On 18 Jul 2006 20:53:00 -0700, "Sherrie Laraurens"
<sherrielaraurens@hotmail.com> wrote:
>My next question would be is it possible to use the same approach
>in 3d? I am aware of the nastiness involved in obtaining the
>intersection between two 3d line-segments, so I'm prepared to
>have some level of fuzziness in the calculations (I'll be making
>sure the line-segment and ray are planar).

Since you don't say, let's assume that the ray is given by a point and
a vector, and that the line segment is give by its end points. Call
these Pr, Vr, P0, and P1. Also assume Vr is nonzero and P0 is not P1.

Suppose Pr is not collinear with P0 and P1. Then the three points
determine the plane that must contain any intersection, and the cross
product N = (P0-Pr)x(P1-Pr) is normal to that plane. There can be no
intersection unless Vr lies in the plane, thus the dot product N.Vr
must be zero. Passing this test does not guarantee an intersection;
but it is relatively quick and does help us choose a 2D projection if
it succeeds.

If Pr *is* collinear with P0 and P1, careful ****ysis is required. In
case Pr lies between P0 and P1, it is a point of intersection. When Pr
itself is not on the segment, then we can only have an intersection if
Vr is parallel to the line segment and if (P0-Pr).Vr is positive; in
which case every point on the segment is also on the ray.

That said, lines in 3D essentially *never* intersect, and the chances
of a ray and a segment passing these tests in spite of floating point
errors is slim indeed.
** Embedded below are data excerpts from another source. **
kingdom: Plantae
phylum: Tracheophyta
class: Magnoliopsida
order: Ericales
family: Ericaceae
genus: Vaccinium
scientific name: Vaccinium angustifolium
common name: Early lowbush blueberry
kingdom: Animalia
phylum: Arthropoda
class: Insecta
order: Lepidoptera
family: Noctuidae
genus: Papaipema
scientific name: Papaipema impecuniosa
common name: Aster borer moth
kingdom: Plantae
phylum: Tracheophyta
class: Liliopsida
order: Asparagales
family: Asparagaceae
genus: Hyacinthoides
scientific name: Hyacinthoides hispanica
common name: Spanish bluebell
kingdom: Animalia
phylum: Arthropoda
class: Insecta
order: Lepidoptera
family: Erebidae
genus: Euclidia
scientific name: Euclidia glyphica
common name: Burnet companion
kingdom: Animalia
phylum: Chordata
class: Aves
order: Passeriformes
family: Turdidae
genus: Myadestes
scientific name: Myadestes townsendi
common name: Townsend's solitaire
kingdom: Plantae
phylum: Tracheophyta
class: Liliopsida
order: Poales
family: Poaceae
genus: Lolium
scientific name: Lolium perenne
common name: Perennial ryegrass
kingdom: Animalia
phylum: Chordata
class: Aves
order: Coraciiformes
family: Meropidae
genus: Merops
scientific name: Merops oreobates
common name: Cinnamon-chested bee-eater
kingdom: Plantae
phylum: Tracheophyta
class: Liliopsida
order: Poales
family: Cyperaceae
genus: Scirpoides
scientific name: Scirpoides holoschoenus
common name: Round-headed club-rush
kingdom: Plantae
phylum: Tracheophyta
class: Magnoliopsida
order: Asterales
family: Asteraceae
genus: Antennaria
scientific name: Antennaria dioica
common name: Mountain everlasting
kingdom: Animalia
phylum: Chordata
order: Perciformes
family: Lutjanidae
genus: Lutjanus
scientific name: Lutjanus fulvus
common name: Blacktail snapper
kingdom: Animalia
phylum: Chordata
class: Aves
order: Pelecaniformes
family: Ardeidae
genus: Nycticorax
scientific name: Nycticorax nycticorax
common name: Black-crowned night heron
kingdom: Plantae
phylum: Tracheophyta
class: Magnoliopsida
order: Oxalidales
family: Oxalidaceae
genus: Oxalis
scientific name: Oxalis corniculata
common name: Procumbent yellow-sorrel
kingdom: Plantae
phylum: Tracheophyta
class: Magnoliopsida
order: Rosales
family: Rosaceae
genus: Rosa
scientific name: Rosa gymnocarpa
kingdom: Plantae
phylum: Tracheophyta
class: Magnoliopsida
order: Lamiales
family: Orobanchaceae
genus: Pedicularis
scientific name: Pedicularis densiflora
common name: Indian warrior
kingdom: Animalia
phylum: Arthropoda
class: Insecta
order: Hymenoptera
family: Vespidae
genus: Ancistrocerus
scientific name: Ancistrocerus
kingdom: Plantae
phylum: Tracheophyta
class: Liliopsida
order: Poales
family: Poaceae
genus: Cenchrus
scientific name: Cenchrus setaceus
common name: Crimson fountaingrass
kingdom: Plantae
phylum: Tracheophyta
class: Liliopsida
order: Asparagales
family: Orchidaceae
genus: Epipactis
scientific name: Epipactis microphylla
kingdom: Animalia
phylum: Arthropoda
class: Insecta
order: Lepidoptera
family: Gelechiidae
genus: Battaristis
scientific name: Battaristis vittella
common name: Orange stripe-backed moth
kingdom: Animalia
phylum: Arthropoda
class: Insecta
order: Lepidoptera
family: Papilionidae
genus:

A more robust approach might be to calculate
the distance between the line of the ray and the line of the segment,
and if that's close enough then worry about the further details. This
still requires empirical decisions about collinearity and the like.
And certain configurations will be highly sensitive to perturbations,
like those accidentally introduced by floating point rounding.